The intersection of finance and digital technologies is not without challenges. From a regulatory perspective, it requires collaboration between financial, communications, and competition regulators. This also comes with the risk of overregulation or the stifling of innovation, particularly as service providers experiment with financial models for including the unbanked.
However, the main critiques to financial inclusion through digital technologies is that credit models such as digital lending result in the growth of lending companies while borrowers remain over-indebted or trapped in debt for non-performing loans. Over-indebted borrowers are unable to repay their loans on time and they often have to borrow from other apps in order to meet their obligations. In addition to greater financial growth, these lending companies gain data that gives them a competitive advantage.
The use of big data and artificial intelligence (AI) to provide financial services heightens the risk of intrusion into privacy. For example, many countries do not have regulations on protection of personal data used for digital lending apps. Lending apps therefore set the rules on issues such as what data to access and when to dispose of it.
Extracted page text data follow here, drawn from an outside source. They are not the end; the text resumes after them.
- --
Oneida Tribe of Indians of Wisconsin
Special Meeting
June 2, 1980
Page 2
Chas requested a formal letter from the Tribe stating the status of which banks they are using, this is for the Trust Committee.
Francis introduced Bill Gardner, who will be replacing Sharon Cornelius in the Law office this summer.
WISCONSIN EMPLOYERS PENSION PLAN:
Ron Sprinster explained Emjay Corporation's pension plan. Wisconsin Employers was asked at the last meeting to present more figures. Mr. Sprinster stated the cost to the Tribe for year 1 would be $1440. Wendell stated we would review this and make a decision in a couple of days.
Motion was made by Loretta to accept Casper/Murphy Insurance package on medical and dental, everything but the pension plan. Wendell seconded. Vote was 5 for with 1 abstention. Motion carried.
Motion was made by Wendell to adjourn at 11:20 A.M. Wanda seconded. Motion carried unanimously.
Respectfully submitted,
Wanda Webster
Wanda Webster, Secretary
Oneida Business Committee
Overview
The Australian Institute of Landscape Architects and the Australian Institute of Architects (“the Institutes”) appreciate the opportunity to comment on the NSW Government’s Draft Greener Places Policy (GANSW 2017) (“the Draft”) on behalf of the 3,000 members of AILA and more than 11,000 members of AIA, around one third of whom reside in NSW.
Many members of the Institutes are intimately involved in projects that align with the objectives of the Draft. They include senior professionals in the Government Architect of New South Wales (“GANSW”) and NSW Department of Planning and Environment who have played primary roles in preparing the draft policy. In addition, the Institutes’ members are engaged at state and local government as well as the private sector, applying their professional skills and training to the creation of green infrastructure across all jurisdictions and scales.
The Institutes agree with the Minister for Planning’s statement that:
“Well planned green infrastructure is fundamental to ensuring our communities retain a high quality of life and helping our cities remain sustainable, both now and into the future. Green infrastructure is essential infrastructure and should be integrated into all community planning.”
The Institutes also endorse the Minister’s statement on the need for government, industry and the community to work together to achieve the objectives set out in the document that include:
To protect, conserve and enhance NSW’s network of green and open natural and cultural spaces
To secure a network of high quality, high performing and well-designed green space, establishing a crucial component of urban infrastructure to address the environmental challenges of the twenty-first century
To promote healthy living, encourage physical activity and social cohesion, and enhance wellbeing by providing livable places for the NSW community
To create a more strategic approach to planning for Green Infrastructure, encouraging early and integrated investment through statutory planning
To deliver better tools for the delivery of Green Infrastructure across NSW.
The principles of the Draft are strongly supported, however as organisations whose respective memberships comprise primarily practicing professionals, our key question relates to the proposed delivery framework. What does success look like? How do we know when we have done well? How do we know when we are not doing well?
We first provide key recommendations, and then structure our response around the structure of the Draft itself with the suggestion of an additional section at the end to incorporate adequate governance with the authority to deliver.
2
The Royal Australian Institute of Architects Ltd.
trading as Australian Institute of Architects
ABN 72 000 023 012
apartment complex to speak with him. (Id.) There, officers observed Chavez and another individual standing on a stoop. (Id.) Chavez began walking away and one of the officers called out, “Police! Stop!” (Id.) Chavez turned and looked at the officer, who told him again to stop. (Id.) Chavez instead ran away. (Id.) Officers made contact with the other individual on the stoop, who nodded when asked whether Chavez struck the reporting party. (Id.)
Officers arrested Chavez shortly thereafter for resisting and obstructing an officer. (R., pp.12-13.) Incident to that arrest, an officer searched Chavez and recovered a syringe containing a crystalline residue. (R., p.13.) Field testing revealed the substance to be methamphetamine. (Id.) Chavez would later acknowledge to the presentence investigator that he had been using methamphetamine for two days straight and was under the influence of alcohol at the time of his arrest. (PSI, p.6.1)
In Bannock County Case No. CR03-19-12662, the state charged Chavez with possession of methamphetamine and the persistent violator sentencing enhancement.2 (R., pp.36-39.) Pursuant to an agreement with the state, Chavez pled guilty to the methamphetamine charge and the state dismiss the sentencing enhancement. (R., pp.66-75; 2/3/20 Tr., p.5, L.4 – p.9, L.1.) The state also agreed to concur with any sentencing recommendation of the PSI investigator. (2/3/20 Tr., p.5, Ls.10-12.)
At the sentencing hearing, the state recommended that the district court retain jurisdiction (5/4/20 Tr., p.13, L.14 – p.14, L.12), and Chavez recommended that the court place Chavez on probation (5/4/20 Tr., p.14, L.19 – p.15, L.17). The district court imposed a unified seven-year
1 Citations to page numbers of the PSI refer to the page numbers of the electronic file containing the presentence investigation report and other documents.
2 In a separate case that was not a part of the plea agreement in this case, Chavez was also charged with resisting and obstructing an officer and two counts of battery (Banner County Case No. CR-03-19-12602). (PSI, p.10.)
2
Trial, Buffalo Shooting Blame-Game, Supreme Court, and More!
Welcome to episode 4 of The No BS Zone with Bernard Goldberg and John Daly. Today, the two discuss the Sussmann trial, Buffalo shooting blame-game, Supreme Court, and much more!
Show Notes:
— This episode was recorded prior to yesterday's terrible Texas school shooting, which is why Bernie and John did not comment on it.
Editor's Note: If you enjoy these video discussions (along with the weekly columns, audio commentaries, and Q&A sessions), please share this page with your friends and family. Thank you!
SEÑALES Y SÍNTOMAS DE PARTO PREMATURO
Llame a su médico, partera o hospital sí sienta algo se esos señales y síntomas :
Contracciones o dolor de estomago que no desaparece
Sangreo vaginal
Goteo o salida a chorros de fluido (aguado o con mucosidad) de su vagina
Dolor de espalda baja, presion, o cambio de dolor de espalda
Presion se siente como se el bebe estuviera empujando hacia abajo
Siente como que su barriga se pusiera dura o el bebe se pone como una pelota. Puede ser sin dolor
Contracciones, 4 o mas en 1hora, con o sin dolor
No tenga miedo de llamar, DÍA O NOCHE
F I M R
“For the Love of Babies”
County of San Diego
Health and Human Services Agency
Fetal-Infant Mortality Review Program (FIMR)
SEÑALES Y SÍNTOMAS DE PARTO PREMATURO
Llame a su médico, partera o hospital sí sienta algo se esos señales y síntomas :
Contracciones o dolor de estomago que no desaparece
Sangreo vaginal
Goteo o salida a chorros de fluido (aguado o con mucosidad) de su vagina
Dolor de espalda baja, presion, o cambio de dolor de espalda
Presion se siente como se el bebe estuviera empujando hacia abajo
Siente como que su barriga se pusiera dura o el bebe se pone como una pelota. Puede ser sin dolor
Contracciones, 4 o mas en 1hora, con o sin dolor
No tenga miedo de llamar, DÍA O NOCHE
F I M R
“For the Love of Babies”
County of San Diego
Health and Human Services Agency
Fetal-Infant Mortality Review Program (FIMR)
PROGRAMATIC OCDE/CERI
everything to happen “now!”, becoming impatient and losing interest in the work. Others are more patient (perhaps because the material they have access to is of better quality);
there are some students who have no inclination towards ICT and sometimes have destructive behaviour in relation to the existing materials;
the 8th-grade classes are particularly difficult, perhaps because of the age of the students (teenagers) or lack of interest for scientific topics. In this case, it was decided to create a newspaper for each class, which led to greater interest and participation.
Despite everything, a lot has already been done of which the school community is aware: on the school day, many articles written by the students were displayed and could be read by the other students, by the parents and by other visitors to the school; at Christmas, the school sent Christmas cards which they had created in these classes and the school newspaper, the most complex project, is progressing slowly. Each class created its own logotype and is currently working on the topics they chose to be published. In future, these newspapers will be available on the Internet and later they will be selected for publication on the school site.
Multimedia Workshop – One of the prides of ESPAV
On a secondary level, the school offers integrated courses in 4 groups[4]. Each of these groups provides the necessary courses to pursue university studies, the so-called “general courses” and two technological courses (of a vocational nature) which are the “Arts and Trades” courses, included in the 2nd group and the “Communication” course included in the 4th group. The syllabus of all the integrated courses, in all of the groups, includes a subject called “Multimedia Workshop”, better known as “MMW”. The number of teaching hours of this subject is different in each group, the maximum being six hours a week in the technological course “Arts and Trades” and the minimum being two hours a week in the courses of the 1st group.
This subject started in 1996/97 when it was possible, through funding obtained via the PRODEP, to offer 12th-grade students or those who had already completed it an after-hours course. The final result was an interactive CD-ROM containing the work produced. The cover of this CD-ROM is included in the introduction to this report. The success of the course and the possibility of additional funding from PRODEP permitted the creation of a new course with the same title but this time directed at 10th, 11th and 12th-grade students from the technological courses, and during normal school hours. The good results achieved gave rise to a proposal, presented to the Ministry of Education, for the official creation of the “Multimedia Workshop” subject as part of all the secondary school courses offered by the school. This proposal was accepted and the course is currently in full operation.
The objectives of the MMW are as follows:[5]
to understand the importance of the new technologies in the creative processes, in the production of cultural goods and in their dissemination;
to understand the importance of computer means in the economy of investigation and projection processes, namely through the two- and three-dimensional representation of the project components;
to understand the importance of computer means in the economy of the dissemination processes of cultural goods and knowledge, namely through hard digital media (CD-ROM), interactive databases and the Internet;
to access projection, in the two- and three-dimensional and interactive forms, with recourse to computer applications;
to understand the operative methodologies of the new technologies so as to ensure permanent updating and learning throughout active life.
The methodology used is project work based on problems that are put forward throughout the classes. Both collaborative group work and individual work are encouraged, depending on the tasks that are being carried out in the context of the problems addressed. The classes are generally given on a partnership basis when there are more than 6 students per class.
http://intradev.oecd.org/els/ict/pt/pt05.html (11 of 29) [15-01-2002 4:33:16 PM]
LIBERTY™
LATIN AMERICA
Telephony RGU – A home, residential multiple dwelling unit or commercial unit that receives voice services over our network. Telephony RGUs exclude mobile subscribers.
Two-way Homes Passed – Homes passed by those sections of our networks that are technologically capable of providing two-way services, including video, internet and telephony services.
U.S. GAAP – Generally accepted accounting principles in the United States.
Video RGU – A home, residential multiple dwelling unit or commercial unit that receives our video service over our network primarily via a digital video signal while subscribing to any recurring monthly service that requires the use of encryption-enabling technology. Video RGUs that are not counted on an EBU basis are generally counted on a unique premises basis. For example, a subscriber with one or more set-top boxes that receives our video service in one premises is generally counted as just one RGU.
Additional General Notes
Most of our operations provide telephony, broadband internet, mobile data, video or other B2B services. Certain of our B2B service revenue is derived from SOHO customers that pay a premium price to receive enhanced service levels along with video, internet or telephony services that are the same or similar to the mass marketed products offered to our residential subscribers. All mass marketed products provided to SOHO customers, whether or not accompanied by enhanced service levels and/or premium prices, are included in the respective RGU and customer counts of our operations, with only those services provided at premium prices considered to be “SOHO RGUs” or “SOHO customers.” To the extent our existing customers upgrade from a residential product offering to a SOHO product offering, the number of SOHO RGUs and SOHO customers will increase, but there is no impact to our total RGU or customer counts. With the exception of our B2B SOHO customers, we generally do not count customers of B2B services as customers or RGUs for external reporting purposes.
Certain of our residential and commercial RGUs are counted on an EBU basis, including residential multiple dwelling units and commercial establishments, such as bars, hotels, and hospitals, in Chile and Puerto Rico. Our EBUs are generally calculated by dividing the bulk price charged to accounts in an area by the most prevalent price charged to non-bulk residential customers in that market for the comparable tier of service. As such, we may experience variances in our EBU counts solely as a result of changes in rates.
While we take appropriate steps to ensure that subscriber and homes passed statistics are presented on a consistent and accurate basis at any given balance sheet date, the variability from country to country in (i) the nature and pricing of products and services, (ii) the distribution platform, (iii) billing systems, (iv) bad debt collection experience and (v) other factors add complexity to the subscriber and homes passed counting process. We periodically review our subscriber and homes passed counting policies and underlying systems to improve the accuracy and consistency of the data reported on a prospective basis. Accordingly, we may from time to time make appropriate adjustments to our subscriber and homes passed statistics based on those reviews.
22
Automated decision making is another challenge. Financial decisions can be made from an analysis of a person's online activity, sometimes without the person’s knowledge. The balance between inclusive finance and protection of personal autonomy is therefore a policy consideration for financial inclusion.
In addition, as with other industries that rely on big data, there is a tendency towards creating huge technology corporations that become dominant service providers. In Kenya, for example, concerns are being raised about the crippling effect of outages on the popular mobile money service M-Pesa.
As more business models for inclusive finance emerge, countries are also coming up with regulations to meet the challenges that come with such models. Some of these include requiring inclusive finance actors to be locally based or to deposit commitment fees within the country, as well as requirements for licensing, taxation, and data protection.